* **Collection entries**
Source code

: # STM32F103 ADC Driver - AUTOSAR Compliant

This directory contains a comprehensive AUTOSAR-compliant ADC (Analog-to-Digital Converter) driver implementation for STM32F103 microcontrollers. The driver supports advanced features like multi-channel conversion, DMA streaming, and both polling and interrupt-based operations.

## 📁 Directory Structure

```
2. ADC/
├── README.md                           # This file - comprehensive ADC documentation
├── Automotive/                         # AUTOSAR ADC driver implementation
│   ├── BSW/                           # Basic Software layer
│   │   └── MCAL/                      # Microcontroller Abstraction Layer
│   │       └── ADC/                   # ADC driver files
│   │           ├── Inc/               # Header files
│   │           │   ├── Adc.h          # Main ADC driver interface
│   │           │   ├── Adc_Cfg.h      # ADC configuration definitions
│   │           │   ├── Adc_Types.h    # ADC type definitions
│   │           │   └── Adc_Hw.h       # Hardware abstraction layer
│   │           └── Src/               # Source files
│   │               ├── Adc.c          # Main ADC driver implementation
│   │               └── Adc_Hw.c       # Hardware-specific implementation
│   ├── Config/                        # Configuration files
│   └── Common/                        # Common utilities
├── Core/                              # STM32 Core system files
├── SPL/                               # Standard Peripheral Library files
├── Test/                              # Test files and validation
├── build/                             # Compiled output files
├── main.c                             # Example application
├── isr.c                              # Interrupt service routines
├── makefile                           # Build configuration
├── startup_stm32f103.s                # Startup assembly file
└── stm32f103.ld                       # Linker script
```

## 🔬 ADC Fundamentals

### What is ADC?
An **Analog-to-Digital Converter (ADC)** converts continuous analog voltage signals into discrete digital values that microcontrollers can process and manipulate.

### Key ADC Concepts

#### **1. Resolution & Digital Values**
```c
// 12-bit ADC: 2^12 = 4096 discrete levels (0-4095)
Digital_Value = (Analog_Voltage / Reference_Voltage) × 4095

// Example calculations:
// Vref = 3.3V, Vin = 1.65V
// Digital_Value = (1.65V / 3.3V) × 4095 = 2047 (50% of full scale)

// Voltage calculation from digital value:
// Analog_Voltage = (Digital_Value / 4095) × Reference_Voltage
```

* **DIRECTIONS FOR THIS TASK**
Find every line of the records holding "AUTOSAR". Answer with the count alone.

* **SOLUTION FOR THIS EXERCISE**
3